Managua The Organizers’ Forum delegation to Nicaragua rolled in by bus from Honduras and airplane from the US and Canada to the smallish, but surprisingly new and modern airport in Managua. We picked up the last two of our group after midnight with the streets deserted on a Saturday as we traveled along well paved, smooth highways. Nicaragua may be the poorest country in Central America, but no one would know it by first impressions.
Our week seems to be marked by a week of Independence celebrations. Grandstands were being erected near the Revolutionary Plaza. Giant yellow trees built like 30 foot tall erector sets were described by cabdrivers as public art designed by the President Daniel Ortega, but that’s simply another item on our list of questions in the week that we’ll be meeting with various organizations, unions, and social movements in the country.
We started our first session together with some stories of interesting coincidences from 1981. Yes, 1981! It turned out that Drummond Pike, an Organizing Forum regular and formerly founder and CEO of the Tides Foundation family of organizations, had visited Nicaragua 33 years ago in August 1981, about 18 months after the Revolution, and that Toney Orr, Arkansas state director of Local 100 United Labor Unions, has also been in Nicaragua, Honduras, and El Salvador from March to December 1981, overlapping each other on their visits.

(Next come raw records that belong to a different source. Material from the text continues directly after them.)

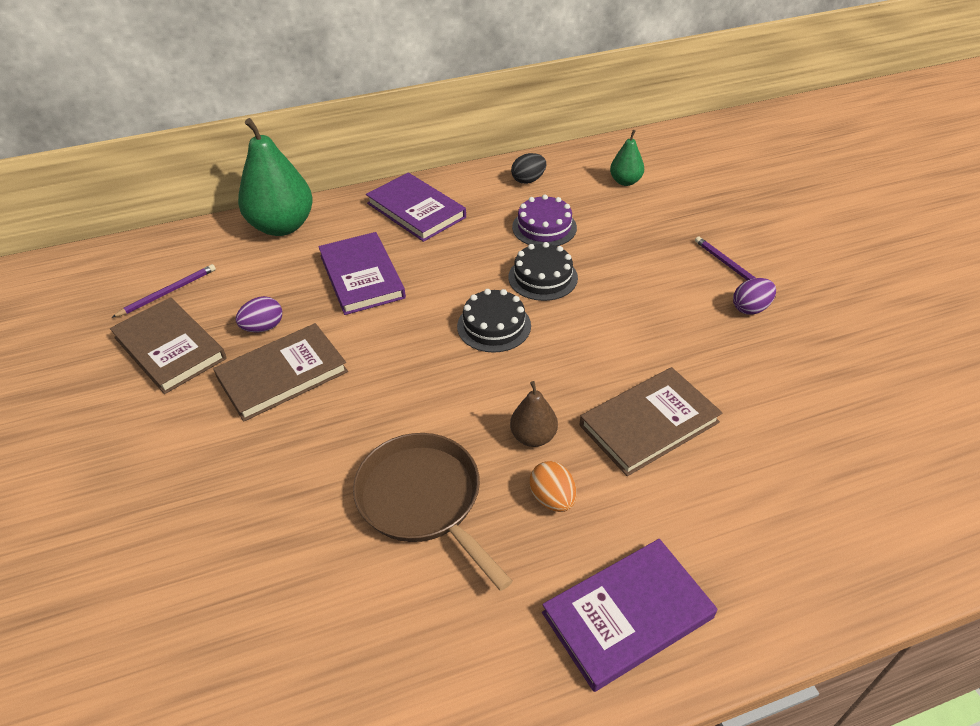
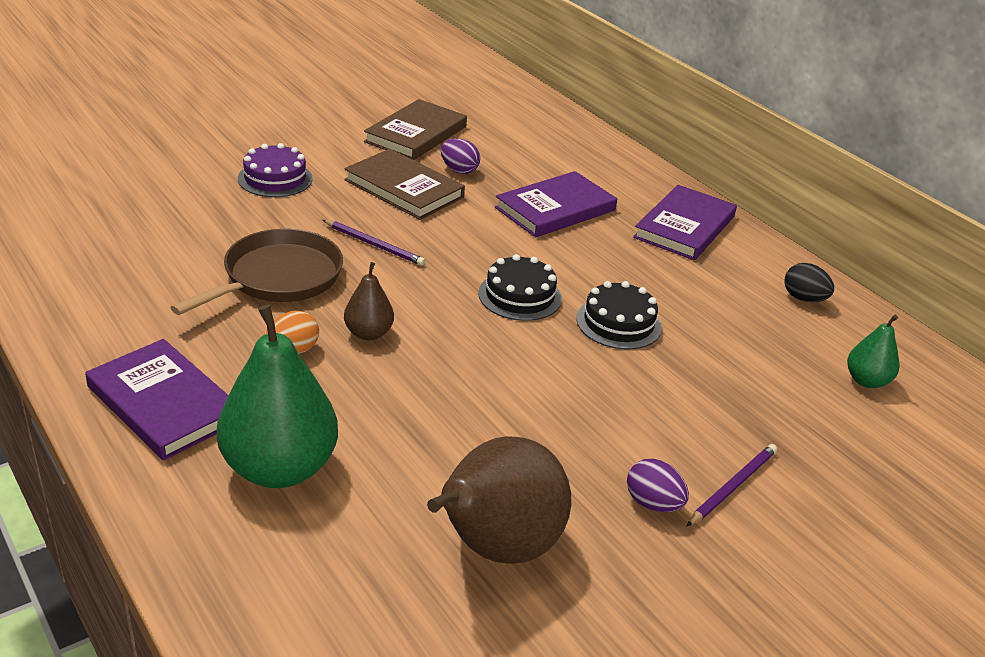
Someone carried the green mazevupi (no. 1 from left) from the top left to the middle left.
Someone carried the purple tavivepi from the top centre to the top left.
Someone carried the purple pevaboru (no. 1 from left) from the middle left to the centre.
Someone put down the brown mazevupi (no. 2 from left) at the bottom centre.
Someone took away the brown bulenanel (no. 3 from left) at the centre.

Drummond had visited with some foundation executives and activists interested in learning firsthand how the revolution was creating change. He remembered the excitement in the wake of the fall of Somoza, his dictatorship, and the National Guard. They had visited farming areas in this country. There was constant discussion and enthusiasm then about breaking up some of the large agricultural holdings in vacant land and distributing the land. There was talk of various institutes being organized to develop better practices and organic farming pilots. Drummond mentioned that this was before the time of the contras.
Toney’s visit was different or as he said, he didn’t come into the country “last time through the airport.” He came over in a convoy of trucks from Honduras as part of several teams from the U.S. Army’s to “train” civilians in Nicaragua and then later in El Salvador. The training was in covert operations, sabotage, explosives, and counterintelligence. They were getting the contras off the ground.

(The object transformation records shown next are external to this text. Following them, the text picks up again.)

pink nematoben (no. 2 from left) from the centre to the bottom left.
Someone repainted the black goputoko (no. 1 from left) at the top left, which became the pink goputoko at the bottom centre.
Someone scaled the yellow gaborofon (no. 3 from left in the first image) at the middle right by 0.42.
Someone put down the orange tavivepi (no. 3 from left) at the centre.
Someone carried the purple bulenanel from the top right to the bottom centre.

Their time overlapped and vividly described the contradictions that dominated the last generation in Nicaragua from the time of the revolution to the pushback and support of the counterrevolution by the United States, much of which, as Toney indicated, is still being declassified, and the ups and downs to governments from then until now when one of the Sandinista leaders, Daniel Ortega, the off and on president spanning these thirty years, is once again in office for successive terms.
We are looking forward to understanding what has changed and what has stayed the same, both in Managua and the rural areas where we will also be visiting coffee growing areas and sugarcane plantations. Mainly we want to know as much of the what’s and why’s as we can from organizers doing the kind of work we understand here in Nicaragua and why we are still visiting the poorest country in the region and what the prospects are for the future.